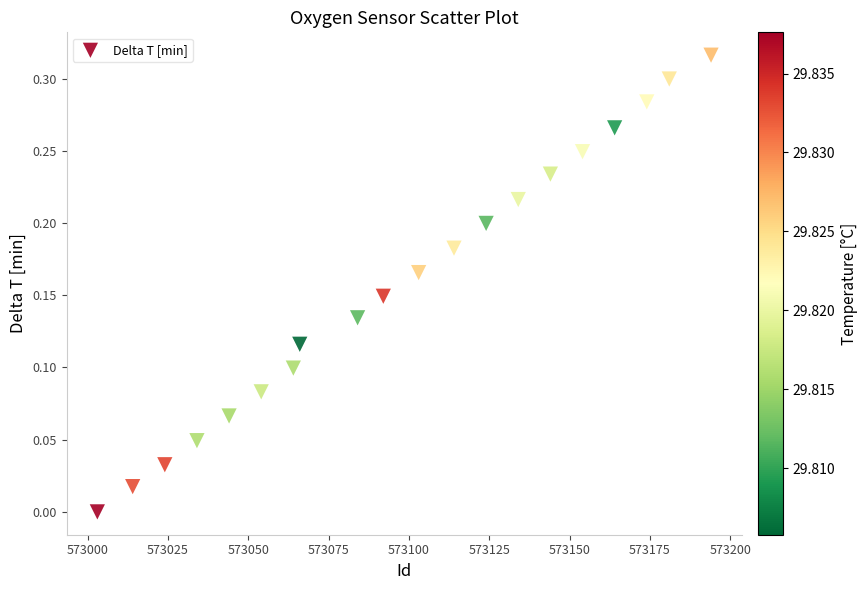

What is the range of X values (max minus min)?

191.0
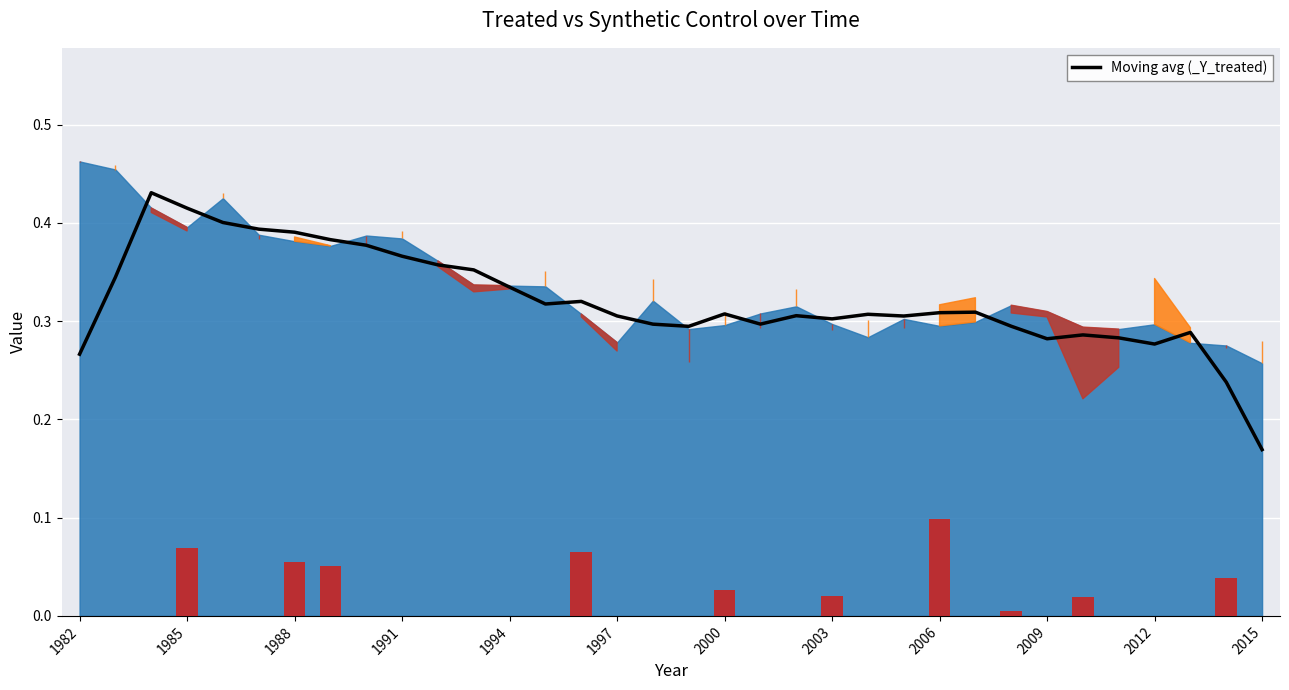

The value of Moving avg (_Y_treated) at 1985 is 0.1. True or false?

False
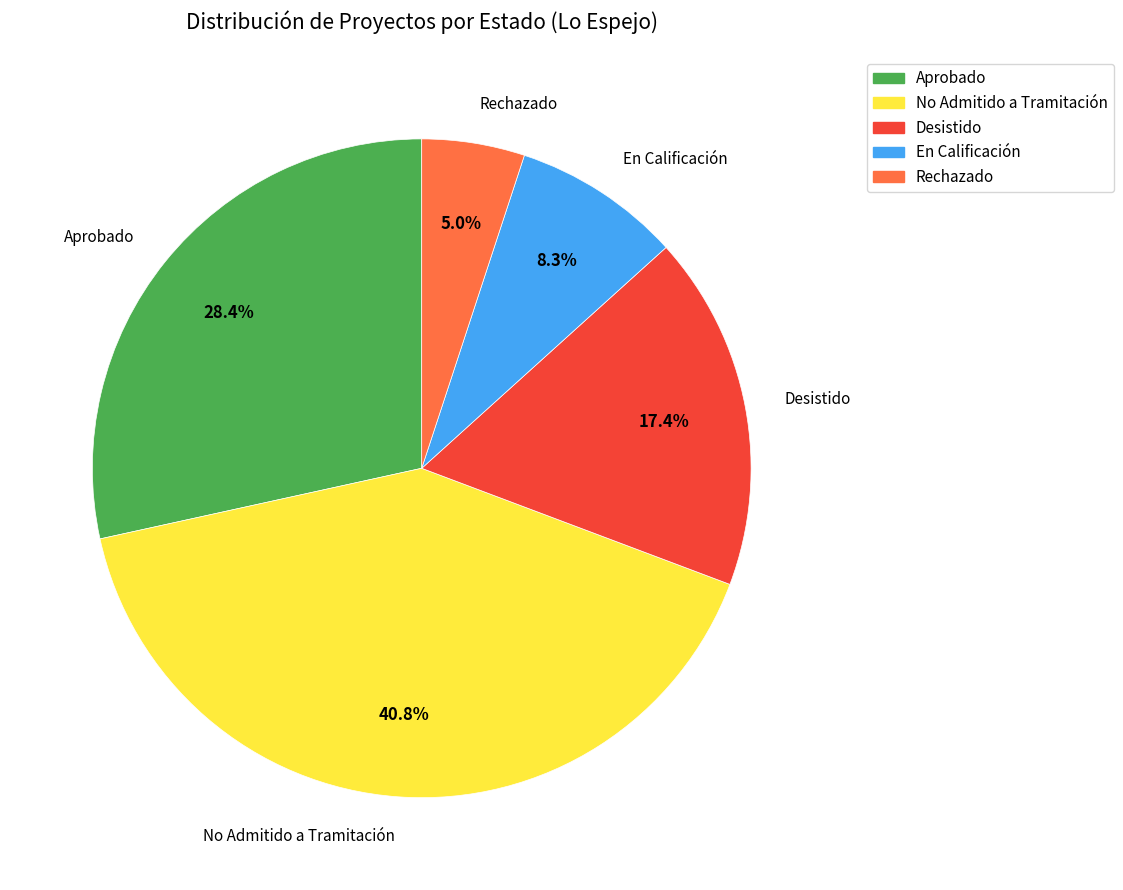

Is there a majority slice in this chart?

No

-*-

Rewrite all of the items above, switching "majority slice" to "dominant slice" and keeping everything else unchanged. Omit the pictures.

What is the range of X values (max minus min)?

191.0

The value of Moving avg (_Y_treated) at 1985 is 0.1. True or false?

False

Is there a dominant slice in this chart?

No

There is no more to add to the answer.